Notizie Notizie Mondo Brexit, si allunga la lista di chi vuole la testa di Boris Johnson, sterlina esposta a continua volatilità

Brexit, si allunga la lista di chi vuole la testa di Boris Johnson, sterlina esposta a continua volatilità

25 Settembre 2019 10:12

L’allerta per un no-deal Brexit si fa sempre più alta: ormai ci siamo, manca poco più di un mese alla data fatidica, quella del 31 ottobre, in cui il Regno Unito dovrebbe effettivamente uscire dal blocco europeo.

Accanto ai timori di una Hard Brexit regna sovrano nel paese il caos politico, soprattutto dopo la sentenza della Corte Suprema del Regno Unito, che ha definito “illegale” lo stop al Parlamento che, lo scorso 28 agosto, il premier Boris Johnson ha chiesto alla Regina. Richiesta che era stata accolta, in base all’istituto della prorogation.

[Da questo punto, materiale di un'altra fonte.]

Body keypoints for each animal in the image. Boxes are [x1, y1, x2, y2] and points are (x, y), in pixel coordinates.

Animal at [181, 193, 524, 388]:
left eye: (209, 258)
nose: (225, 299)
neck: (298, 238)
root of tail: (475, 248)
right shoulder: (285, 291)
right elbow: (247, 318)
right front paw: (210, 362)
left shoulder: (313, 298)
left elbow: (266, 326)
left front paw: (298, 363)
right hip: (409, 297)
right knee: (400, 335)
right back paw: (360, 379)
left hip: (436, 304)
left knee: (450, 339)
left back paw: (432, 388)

E invece no, ha detto la Corte suprema UK: quella decisione spettava ai giudici, così come spettava ai giudici stabilire la durata e i limiti dell’estensione. La situazione è tale che il premier è sbottato chiedendo chi comandi davvero nel paese (domanda in realtà che si stanno facendo in molti, tra cittadini UK e spettatori globali dell’ennesimo atto del dramma Brexit).

Sono però anche in molti a chiedere la testa di Boris Johnson dopo il verdetto della corte, mentre il Regno Unito, a più di tre anni dal referendum sulla Brexit del 23 giugno del 2016, che ha decretato la vittoria del fronte Leave (52% dei voti) rispetto al fronte Remain (+48%), si conferma profondamente diviso. Intanto, il Parlamento UK riaprirà oggi, nella tarda mattinata ora UK.

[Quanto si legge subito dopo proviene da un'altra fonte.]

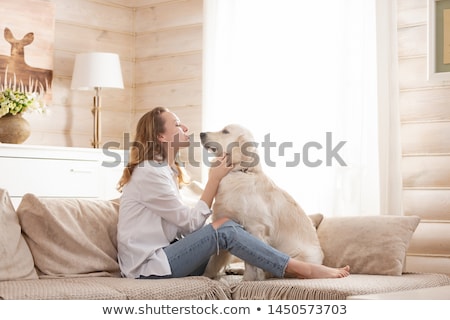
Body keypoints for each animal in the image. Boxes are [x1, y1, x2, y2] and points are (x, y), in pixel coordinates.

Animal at [200, 124, 324, 278]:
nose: (201, 134)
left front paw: (248, 280)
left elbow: (251, 263)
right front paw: (205, 277)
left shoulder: (255, 227)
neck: (240, 171)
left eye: (225, 131)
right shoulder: (225, 221)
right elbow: (214, 262)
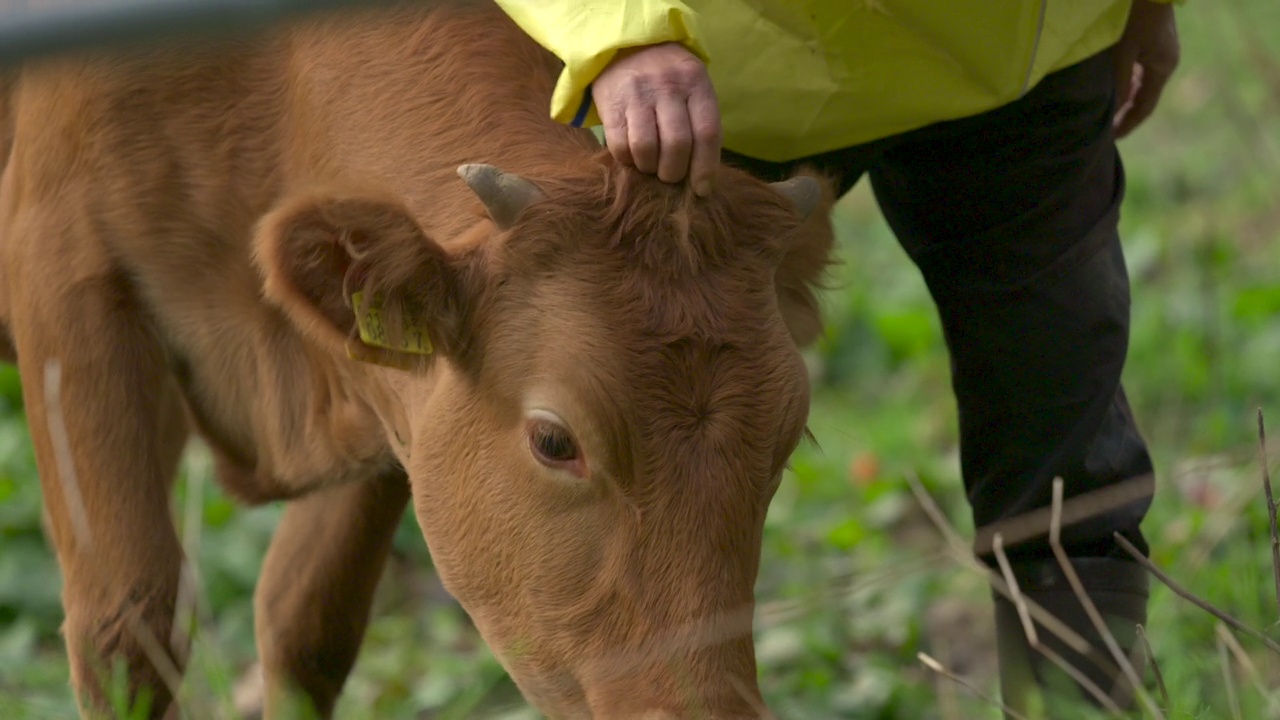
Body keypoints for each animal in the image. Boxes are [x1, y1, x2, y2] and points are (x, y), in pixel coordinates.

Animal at [0, 2, 834, 712]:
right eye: (554, 440)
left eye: (785, 445)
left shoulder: (384, 398)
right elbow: (126, 622)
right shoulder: (60, 270)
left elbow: (305, 623)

Johnson insiste sulla Brexit a tutti i costi e, da New York dove si trova in occasione dei lavori dell’Assemblea Generale dell’Onu, scherza anche un po’, facendo notare che se i desideri di alcuni parlamentari di Westminster si realizzassero, la Brexit diventerebbe infinita.

Ma le cose non si mettono affatto bene per il premier. Come fa notare il Financial Times “l’umiliato Boris si appresta a tornare a Londra nella giornata di oggi per far fronte alle richieste di dimissioni che gli arrivano da più parti, dopo che la Corte Suprema ha sferrato un duro colpo alla sua autorità”.

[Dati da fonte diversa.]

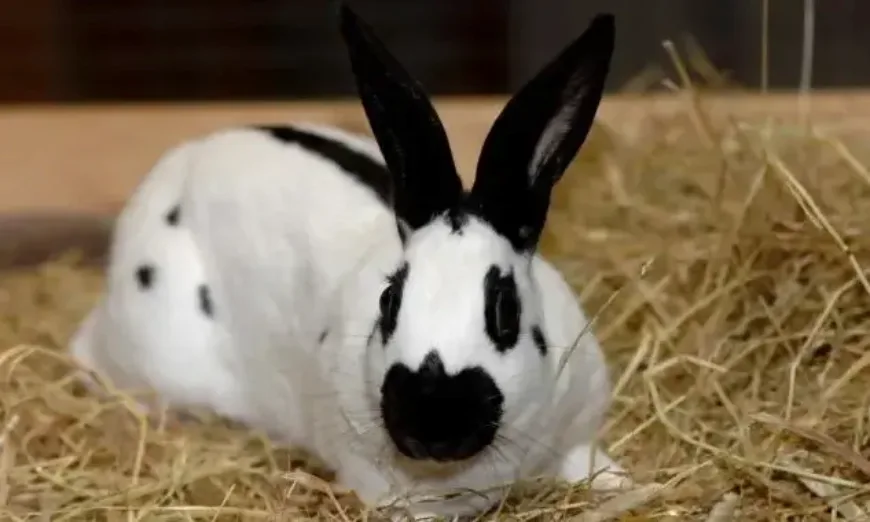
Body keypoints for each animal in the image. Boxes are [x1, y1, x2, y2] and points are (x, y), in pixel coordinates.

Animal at [68, 3, 630, 520]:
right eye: (389, 302)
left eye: (505, 312)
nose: (432, 426)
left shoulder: (577, 431)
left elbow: (590, 464)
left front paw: (621, 487)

L’FT definisce la sentenza della corte una “schiacciante messa in stato di accusa”. Da segnalare che, dopo aver ricevuto il permesso dalla regina, Johnson ha interrotto la sessione del Parlamento attraverso il cosiddetto prorogation, martedì 10 settembre, per un arco temporale di cinque settimane.

La sterlina perde terreno oggi, sia nei confronti del dollaro che dell’euro, dopo i corposi guadagni messi a segno nella giornata di ieri, che vengono spiegati così nella nota di Intesa SanPaolo dedicata al forex:

La sterlina si è rafforzata ieri sulla sentenza della Corte Suprema che ha dichiarato illegittima la sospensione del parlamento voluta dal primo ministro Boris Johnson. L’apprezzamento è stato di circa una figura contro dollaro fino a un massimo di 1,2502 GBP/USD, della metà contro eurofino a un massimo di 0,8801 EUR/GBP. La reazione del cambio si spiega alla luce del fatto che il mercato associa a un indebolimento politico di Johnson una maggiore probabilità di un’uscita dall’UE ‘con accordo’ e di un rinvio di Brexit dalla data del 31 ottobre voluta dal premier a quella del 31 gennaio 2020 contenuta invece nella legge ‘anti no-deal’ recentemente approvata dal parlamento. Per effetto della sentenza della Corte Suprema i lavori parlamentari riprenderanno oggi alla Camera dei Comuni. La giornata si preannuncia piuttosto tesa e l’incertezza politica è molto elevata, lasciando la sterlina esposta a nuova volatilità. Gli scenari che potrebbero configurarsi con la riapertura del parlamento sono quello di una mozione di sfiducia contro il governo Johnson, che aprirebbe la strada ad elezioni anticipate dopo il 31 ottobre, oppure direttamente di un voto del parlamento per indire le elezioni, una prospettiva che aumenta l’incertezza anche per la mancanza di una linea comune all’interno dell’opposizione. Anche Johnson infatti, dopo la sentenza della Corte, ha parlato di elezioni, ma ha anche ribadito di voler portare il Regno Unito fuori dall’UE il 31 ottobre, lamentando che la sentenza della Corte è un ostacolo ai suoi sforzi per cercare di trovare un accordo con l’Unione al vertice UE del 17-18 ottobre”.